Aim of the task → Please retype the lines of the rows below without any change, beginning at the line that contains "family: Polypodiaceae" and stopping after the line that contains "scientific name: Cyclea merrillii".

Raw records →
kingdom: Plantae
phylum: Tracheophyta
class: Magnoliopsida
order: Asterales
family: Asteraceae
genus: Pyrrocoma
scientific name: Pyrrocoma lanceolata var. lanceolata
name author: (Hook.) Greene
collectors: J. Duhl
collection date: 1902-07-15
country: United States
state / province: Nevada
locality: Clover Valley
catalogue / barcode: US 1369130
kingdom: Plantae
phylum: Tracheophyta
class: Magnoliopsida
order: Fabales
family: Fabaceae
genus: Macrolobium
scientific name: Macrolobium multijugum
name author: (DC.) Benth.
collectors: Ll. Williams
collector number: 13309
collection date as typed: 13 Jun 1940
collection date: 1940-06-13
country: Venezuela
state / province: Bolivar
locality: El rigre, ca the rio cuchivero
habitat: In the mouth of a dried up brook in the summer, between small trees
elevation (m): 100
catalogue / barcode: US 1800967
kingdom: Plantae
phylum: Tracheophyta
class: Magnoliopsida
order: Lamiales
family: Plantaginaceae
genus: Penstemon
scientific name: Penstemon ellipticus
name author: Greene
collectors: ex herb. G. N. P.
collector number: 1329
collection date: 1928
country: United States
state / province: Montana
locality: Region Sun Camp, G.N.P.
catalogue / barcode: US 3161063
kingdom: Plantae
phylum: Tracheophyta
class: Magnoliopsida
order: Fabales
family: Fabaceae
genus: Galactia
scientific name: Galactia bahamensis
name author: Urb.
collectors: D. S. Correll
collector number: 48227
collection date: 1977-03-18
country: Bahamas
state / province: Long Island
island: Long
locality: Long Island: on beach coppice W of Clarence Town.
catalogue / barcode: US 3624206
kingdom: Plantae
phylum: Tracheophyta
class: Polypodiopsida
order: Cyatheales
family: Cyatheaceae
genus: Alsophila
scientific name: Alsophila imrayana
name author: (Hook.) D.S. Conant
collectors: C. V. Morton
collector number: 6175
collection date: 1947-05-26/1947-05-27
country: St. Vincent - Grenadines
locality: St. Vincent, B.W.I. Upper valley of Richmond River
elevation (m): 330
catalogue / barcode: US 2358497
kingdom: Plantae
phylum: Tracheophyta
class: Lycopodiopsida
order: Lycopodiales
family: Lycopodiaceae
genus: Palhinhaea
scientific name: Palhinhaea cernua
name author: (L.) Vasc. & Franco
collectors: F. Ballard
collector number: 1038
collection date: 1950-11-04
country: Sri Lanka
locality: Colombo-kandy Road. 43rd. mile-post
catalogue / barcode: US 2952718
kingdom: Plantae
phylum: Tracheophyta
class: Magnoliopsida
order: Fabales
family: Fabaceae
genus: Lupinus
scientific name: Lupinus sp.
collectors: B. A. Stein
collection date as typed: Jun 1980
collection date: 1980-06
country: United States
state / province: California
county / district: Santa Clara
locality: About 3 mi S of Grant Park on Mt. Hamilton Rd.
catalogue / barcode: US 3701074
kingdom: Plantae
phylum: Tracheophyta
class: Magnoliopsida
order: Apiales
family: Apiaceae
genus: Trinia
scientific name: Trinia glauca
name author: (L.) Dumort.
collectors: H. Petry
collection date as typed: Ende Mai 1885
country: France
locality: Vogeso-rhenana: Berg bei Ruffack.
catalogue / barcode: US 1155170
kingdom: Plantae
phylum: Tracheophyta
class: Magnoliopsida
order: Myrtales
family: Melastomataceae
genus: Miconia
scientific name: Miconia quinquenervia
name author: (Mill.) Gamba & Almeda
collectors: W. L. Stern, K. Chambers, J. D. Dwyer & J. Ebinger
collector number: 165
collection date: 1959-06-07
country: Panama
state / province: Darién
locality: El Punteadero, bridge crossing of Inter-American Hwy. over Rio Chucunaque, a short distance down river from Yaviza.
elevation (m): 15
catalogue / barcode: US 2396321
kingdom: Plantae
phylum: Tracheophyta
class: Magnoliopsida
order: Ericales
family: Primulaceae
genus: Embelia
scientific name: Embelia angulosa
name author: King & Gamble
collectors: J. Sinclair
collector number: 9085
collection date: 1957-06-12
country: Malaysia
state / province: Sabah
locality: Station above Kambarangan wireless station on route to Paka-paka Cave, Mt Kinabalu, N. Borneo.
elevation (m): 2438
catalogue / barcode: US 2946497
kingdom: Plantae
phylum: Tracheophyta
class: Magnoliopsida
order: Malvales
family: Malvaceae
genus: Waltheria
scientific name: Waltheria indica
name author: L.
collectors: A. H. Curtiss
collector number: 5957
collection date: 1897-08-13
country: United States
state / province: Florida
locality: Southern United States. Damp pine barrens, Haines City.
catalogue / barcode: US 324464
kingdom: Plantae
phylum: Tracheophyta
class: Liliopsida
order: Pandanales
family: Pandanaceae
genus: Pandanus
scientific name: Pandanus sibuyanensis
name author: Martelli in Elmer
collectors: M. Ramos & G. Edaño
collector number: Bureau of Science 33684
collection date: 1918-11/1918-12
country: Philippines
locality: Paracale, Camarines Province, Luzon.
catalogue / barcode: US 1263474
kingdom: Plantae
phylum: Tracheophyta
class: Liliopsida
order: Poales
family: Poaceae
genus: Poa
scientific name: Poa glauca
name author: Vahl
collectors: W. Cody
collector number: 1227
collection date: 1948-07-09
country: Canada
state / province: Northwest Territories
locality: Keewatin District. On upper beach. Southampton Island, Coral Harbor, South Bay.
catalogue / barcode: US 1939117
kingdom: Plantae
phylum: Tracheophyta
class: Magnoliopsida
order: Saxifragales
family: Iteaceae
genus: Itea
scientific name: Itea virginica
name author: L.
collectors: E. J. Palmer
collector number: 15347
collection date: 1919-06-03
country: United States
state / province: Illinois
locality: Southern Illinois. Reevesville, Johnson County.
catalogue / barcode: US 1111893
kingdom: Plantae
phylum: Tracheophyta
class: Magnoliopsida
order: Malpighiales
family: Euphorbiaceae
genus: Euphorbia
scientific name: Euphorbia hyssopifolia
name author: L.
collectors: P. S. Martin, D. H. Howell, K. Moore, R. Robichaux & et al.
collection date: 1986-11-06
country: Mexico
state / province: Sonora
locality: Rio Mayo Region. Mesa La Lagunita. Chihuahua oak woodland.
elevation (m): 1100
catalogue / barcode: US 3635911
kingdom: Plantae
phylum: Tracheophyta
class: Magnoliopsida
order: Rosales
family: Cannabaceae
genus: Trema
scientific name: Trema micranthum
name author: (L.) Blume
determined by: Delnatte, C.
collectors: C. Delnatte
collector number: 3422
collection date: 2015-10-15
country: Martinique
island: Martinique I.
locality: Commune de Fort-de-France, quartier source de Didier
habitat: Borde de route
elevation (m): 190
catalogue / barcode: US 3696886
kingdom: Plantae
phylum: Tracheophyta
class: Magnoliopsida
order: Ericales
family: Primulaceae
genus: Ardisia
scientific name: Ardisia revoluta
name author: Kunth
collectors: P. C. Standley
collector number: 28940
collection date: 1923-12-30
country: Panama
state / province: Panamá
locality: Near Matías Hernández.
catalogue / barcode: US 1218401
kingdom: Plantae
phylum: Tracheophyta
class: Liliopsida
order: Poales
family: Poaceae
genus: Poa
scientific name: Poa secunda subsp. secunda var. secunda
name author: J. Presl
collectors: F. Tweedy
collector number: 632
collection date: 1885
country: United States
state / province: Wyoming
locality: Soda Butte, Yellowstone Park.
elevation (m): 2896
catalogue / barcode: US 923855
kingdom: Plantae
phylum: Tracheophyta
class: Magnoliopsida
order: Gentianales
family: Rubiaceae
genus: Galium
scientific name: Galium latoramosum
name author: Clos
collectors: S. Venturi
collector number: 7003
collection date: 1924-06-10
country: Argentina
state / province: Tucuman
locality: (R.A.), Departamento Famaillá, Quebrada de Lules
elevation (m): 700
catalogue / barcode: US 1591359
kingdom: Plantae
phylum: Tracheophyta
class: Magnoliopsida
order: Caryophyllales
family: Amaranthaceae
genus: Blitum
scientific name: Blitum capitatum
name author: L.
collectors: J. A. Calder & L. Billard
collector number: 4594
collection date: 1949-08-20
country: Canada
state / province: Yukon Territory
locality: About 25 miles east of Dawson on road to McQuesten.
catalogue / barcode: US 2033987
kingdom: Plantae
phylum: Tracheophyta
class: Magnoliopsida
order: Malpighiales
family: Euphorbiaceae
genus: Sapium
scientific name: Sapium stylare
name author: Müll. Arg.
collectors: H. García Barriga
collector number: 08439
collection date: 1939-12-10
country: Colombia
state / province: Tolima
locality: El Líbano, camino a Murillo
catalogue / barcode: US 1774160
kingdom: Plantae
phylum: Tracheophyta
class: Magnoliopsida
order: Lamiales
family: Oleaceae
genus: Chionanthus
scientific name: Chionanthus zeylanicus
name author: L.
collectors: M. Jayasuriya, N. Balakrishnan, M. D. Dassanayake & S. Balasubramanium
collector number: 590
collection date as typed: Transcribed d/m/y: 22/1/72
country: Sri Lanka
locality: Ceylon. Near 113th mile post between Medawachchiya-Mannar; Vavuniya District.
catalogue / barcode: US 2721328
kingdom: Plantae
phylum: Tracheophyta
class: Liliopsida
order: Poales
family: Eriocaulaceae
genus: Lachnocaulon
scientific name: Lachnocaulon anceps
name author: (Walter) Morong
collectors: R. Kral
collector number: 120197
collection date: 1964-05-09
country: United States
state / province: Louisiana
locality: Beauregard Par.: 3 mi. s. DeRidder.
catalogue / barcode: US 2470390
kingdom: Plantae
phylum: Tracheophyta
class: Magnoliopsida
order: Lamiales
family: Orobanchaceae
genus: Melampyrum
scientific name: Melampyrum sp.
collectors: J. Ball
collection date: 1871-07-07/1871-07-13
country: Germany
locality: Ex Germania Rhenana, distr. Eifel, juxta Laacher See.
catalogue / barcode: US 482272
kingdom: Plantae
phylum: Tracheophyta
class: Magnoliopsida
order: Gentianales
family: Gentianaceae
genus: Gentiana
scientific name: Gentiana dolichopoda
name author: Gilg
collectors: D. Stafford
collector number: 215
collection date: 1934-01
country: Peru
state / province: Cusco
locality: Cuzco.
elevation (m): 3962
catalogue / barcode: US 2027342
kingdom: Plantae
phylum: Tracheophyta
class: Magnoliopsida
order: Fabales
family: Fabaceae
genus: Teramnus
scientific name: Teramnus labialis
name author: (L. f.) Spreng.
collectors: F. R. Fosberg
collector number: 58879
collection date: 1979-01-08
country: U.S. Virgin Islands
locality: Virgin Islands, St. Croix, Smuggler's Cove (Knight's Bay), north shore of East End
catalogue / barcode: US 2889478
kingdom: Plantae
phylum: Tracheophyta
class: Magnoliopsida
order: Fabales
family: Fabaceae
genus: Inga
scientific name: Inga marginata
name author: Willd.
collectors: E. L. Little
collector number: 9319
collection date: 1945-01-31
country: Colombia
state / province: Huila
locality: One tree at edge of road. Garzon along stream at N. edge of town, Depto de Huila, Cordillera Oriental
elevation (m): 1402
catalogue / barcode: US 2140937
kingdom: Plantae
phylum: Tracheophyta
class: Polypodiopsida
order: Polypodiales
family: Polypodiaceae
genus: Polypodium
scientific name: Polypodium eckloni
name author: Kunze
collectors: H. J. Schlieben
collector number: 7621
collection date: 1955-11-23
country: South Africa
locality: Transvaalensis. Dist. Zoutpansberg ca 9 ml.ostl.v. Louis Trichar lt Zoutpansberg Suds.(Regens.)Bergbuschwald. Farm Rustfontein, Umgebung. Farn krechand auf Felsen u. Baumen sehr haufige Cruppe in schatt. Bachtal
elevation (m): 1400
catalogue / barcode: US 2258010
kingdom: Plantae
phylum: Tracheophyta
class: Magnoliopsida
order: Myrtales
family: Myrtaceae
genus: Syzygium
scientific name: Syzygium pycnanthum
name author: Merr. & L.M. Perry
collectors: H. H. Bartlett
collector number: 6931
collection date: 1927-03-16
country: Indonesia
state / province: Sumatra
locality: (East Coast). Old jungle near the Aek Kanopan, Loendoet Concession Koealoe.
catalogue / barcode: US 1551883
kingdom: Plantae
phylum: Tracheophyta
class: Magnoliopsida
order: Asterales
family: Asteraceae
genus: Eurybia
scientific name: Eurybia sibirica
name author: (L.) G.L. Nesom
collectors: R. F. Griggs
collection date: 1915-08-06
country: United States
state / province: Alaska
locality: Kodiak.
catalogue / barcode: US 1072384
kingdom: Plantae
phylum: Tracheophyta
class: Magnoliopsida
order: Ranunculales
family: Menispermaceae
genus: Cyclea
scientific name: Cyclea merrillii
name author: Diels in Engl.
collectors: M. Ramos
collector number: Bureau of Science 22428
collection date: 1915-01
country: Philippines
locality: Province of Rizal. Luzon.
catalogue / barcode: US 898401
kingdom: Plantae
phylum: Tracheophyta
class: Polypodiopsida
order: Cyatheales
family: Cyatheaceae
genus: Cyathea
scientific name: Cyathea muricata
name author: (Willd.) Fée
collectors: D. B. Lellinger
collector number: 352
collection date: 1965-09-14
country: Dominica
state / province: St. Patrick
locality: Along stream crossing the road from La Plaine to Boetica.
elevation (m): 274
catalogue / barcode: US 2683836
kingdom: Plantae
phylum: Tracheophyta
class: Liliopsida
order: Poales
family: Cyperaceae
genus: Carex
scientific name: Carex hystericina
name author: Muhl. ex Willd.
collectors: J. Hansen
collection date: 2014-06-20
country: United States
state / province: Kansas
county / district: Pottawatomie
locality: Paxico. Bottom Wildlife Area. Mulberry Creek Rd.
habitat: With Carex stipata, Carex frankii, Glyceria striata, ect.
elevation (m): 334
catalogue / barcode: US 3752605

Answer for this exercise →
family: Polypodiaceae
genus: Polypodium
scientific name: Polypodium eckloni
name author: Kunze
collectors: H. J. Schlieben
collector number: 7621
collection date: 1955-11-23
country: South Africa
locality: Transvaalensis. Dist. Zoutpansberg ca 9 ml.ostl.v. Louis Trichar lt Zoutpansberg Suds.(Regens.)Bergbuschwald. Farm Rustfontein, Umgebung. Farn krechand auf Felsen u. Baumen sehr haufige Cruppe in schatt. Bachtal
elevation (m): 1400
catalogue / barcode: US 2258010
kingdom: Plantae
phylum: Tracheophyta
class: Magnoliopsida
order: Myrtales
family: Myrtaceae
genus: Syzygium
scientific name: Syzygium pycnanthum
name author: Merr. & L.M. Perry
collectors: H. H. Bartlett
collector number: 6931
collection date: 1927-03-16
country: Indonesia
state / province: Sumatra
locality: (East Coast). Old jungle near the Aek Kanopan, Loendoet Concession Koealoe.
catalogue / barcode: US 1551883
kingdom: Plantae
phylum: Tracheophyta
class: Magnoliopsida
order: Asterales
family: Asteraceae
genus: Eurybia
scientific name: Eurybia sibirica
name author: (L.) G.L. Nesom
collectors: R. F. Griggs
collection date: 1915-08-06
country: United States
state / province: Alaska
locality: Kodiak.
catalogue / barcode: US 1072384
kingdom: Plantae
phylum: Tracheophyta
class: Magnoliopsida
order: Ranunculales
family: Menispermaceae
genus: Cyclea
scientific name: Cyclea merrillii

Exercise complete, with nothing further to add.